Death, Self, and Oneness in the Incomprehensible Zhuangzi

Eric Schwitzgebel

in P.J. Ivanhoe, O. Flanagan, R. Harrison, H. Sarkissian, and E. Schwitzgebel, eds., Oneness in Philosophy, Religion, and Psychology (Columbia University Press: 2018).

[Earlier Chinese version: “Death and Self in the Incomprehensible Zhuangzi”: translated by R. Wang as 《庄子》中的死亡与自我 (2015), Journal of Shangqiu Normal University (商丘師範大學), 31 (2015), issue 11, 29-34.]
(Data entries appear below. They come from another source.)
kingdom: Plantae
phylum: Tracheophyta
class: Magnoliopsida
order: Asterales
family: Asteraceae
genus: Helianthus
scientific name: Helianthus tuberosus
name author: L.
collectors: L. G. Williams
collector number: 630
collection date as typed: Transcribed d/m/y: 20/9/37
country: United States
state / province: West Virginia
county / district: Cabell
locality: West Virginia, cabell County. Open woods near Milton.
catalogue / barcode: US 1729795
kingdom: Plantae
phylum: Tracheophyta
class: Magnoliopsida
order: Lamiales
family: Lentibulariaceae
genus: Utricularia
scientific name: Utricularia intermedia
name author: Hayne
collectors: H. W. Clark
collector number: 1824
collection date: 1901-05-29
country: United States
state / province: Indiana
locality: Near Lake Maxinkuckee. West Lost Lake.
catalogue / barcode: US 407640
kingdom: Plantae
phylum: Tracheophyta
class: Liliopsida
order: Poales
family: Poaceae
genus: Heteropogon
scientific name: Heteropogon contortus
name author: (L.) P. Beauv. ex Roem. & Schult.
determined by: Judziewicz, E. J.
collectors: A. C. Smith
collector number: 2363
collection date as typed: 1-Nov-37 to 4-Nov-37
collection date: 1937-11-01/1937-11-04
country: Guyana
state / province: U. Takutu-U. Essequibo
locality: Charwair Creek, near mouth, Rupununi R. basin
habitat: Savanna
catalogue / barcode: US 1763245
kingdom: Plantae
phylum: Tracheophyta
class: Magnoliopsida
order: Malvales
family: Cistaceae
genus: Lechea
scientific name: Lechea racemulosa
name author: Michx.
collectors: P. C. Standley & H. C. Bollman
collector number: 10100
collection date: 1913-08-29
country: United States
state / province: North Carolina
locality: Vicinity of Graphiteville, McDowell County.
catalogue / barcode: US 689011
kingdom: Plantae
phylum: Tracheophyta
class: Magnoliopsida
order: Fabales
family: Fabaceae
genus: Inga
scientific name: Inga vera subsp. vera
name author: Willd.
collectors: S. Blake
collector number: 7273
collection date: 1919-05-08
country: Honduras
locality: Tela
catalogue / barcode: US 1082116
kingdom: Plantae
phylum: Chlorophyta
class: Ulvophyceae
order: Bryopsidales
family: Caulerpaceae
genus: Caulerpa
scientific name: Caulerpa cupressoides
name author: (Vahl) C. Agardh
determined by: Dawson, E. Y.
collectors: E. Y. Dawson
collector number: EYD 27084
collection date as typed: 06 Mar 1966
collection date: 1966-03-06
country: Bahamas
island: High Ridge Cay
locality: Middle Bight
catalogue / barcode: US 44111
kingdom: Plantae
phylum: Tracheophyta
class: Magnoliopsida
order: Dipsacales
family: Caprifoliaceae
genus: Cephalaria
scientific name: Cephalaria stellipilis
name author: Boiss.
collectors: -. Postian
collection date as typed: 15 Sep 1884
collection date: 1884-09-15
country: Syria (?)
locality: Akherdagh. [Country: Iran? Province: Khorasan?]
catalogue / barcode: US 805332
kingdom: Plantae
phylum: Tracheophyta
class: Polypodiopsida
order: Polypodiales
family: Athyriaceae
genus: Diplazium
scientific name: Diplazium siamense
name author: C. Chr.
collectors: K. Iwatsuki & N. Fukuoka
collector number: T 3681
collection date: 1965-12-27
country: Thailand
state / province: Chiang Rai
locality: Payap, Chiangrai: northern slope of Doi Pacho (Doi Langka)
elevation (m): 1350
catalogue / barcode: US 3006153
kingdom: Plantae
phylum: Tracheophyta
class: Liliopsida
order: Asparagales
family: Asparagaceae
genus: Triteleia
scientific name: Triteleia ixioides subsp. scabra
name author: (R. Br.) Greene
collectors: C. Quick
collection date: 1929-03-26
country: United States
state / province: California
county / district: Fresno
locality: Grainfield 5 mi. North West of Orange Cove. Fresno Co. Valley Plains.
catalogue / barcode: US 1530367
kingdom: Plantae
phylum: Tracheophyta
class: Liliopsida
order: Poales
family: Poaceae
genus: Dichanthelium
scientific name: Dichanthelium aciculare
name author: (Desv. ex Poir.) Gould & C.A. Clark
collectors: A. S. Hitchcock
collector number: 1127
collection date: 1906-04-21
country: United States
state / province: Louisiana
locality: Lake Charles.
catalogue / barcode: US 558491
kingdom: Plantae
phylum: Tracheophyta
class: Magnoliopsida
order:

The ancient Chinese philosopher Zhuangzi defies coherent interpretation. This is an inextricable part of the beauty and power of his work. The text – by which I mean the “Inner Chapters” of the text traditionally attributed to him, the authentic core of the book – is incomprehensible as a whole. It consists of shards, in a distinctive voice – a voice distinctive enough that its absence is plain in most or all of the “Outer” and “Miscellaneous” Chapters, and which I will treat as the voice of a single author. Despite repeating imagery, ideas, style, and tone, these shards cannot be pieced together into a self-consistent philosophy. This lack of self-consistency is a positive feature of Zhuangzi. It is part of what makes him the great and unusual philosopher he is, defying reduction and summary.